If there is a magnetic disk as following:
Average seek time: 12 ms
Rotation rate: 3600 RPM
Transfer rate: 3.5 MB/second
Number of sectors per track: 64
Sector size: 512 bytes
Controller overhead: 5.5 ms
What's the average time to read a single sector? I'm not sure how/why 2 parts are calculated.
We need to know:
Seek time: 12 ms
Average rotational delay: The answer here should be 8.3 but why? 60000/7200 would indeed give me 8.3 but why do I need to double the 3600?
Transfer time: Not sure what to do here. Sector size is 512 bytes and rate is 3.5 MB/sec -- what do I need to calculate here?
Overhead: 5.5ms
Disk Access time:
I believe the answer is about 25ms
Resulting from (seek time) 12 ms + (average rotational delay) 8.3 + (transfer time) ? + (overhead) 5.5ms.
Best Answer
We need to know:
Seek time: 12 ms (given in text)
Average rotational delay: 3600 RPM = 60 revs per second, or 16.7 ms/rev. Average is half that, or 8.3 ms.
Transfer time: 512 / 3.5 MB/s = 146 µs -- however, it will take a little longer to actually read the sector, since there are 64 sectors on the disk, and the disk rotates once every 16.7 ms, each sector will take 16.7 ms / 64 = 260 µs to read.
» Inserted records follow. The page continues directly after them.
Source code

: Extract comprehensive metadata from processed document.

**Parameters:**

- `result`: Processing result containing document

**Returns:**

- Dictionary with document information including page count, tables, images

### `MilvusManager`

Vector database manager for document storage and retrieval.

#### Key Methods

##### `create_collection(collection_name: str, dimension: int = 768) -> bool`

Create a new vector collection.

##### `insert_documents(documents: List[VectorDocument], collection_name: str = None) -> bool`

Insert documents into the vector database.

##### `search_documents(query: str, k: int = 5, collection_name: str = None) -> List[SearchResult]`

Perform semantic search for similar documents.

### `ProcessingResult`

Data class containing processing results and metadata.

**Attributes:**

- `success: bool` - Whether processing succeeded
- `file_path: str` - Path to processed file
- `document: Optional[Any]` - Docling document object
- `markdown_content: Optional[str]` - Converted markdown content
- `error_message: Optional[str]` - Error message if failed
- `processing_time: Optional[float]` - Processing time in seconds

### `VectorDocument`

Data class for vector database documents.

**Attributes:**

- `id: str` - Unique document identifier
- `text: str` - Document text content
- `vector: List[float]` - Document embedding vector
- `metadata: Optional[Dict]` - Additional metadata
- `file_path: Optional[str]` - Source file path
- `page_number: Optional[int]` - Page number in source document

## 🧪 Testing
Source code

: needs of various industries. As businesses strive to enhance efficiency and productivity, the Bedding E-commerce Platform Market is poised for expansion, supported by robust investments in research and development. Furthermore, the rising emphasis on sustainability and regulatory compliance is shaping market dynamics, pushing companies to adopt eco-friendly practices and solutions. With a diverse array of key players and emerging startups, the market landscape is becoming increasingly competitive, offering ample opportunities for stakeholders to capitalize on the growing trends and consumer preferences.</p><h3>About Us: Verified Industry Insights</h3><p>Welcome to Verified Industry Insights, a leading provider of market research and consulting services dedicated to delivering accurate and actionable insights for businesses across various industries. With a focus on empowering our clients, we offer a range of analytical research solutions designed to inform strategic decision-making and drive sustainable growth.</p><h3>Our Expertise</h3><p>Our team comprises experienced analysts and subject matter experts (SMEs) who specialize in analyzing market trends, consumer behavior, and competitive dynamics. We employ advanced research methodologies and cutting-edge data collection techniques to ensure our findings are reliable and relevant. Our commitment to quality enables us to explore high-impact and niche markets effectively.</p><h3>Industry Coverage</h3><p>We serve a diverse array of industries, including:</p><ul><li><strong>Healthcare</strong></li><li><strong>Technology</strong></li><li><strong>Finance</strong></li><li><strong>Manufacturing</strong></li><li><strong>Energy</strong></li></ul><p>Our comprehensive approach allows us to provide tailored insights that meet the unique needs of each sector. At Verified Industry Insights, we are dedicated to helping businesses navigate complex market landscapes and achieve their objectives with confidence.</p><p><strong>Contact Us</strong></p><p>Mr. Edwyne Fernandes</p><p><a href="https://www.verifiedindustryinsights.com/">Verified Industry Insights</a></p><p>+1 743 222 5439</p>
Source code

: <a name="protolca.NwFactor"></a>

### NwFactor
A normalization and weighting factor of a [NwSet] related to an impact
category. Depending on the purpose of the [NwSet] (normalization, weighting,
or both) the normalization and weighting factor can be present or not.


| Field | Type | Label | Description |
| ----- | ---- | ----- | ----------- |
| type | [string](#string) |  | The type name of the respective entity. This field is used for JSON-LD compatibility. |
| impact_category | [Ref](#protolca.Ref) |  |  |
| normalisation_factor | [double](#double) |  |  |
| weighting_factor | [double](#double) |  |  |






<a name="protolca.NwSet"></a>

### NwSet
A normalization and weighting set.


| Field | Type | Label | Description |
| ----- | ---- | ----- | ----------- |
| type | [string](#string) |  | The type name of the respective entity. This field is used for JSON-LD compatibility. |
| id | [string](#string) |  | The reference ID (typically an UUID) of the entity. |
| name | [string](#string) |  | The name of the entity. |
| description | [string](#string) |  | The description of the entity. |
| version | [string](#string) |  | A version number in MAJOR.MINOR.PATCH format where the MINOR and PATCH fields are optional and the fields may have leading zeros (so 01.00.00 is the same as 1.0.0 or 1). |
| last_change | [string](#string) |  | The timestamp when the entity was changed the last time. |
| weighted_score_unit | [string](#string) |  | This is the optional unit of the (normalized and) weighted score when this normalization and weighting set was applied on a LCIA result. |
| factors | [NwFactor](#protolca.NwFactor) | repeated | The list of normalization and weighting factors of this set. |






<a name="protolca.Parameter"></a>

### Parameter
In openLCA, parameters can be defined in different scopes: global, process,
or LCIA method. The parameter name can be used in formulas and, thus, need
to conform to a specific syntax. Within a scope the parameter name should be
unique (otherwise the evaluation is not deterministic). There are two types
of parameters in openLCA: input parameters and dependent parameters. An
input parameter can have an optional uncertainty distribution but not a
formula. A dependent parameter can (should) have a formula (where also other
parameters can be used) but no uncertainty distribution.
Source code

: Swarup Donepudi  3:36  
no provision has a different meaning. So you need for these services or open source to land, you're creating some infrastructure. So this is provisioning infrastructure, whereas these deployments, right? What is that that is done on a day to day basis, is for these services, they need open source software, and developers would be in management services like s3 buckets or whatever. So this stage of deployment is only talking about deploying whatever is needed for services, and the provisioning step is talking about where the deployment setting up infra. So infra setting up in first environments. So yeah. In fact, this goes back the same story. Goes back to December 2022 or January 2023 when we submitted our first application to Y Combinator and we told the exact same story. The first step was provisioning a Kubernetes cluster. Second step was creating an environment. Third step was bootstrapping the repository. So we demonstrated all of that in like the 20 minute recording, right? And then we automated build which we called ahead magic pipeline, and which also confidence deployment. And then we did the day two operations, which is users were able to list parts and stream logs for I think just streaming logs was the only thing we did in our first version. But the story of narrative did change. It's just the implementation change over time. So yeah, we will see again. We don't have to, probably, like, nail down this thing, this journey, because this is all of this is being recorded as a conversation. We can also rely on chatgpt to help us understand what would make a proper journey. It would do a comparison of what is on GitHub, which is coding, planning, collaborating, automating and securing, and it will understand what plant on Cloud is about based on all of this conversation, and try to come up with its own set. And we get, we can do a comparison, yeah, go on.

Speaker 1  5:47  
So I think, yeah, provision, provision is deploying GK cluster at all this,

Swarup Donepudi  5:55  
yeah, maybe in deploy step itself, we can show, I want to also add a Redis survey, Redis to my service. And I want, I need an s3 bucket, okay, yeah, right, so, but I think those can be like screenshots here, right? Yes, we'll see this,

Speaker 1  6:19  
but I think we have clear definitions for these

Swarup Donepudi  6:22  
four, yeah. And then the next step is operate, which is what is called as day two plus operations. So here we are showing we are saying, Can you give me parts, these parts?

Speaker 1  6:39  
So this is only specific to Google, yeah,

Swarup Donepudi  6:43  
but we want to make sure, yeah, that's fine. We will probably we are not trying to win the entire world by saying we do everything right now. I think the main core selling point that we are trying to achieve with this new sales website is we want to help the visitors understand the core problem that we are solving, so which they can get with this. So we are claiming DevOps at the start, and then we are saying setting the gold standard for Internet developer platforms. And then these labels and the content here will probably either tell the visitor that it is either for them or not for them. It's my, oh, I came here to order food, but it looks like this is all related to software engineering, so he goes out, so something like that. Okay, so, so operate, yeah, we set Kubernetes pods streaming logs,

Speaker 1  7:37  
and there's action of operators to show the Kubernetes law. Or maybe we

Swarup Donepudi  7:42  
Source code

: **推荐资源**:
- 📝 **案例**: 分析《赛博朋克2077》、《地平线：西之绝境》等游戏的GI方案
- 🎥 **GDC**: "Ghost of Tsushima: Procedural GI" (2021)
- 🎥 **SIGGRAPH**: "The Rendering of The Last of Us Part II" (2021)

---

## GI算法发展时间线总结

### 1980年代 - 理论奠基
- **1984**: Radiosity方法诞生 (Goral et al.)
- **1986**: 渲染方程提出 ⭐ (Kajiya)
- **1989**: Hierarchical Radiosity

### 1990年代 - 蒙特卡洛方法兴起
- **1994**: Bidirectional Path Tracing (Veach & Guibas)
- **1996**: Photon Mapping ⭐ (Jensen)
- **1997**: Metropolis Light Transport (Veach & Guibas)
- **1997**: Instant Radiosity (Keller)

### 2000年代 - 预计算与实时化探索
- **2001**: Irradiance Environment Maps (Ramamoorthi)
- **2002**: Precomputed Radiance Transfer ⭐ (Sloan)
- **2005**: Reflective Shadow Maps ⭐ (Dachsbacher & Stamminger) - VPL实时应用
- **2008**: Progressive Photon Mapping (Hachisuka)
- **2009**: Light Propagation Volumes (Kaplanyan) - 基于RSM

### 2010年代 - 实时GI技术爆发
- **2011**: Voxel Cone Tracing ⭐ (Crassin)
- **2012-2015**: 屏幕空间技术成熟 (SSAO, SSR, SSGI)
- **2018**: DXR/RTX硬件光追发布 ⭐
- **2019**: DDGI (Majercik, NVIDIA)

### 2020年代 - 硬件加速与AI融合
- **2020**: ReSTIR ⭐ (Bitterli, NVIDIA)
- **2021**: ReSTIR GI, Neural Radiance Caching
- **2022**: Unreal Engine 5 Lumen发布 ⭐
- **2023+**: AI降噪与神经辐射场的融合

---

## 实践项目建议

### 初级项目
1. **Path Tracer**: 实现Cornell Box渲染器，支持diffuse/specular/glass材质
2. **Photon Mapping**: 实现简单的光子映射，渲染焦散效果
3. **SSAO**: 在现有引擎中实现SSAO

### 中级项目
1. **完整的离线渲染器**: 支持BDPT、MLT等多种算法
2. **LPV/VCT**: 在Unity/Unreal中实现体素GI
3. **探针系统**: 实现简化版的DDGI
Since this is greater than the transfer time, it is the figure to use.
Overhead: 5.5ms (given in text)
Disk Access time:
Seek time (12 ms) + Average rotational delay (8.3 ms) + Sector read time (260 µs) + Overhead (5.5 ms) = 26.1 ms
It is possible, depending on how the disk controller works, the sector may be read into a hardware buffer (260 µs) and then transferred to memory (146 µs) as two separate operations, in which case the answer would be 26.2 ms instead.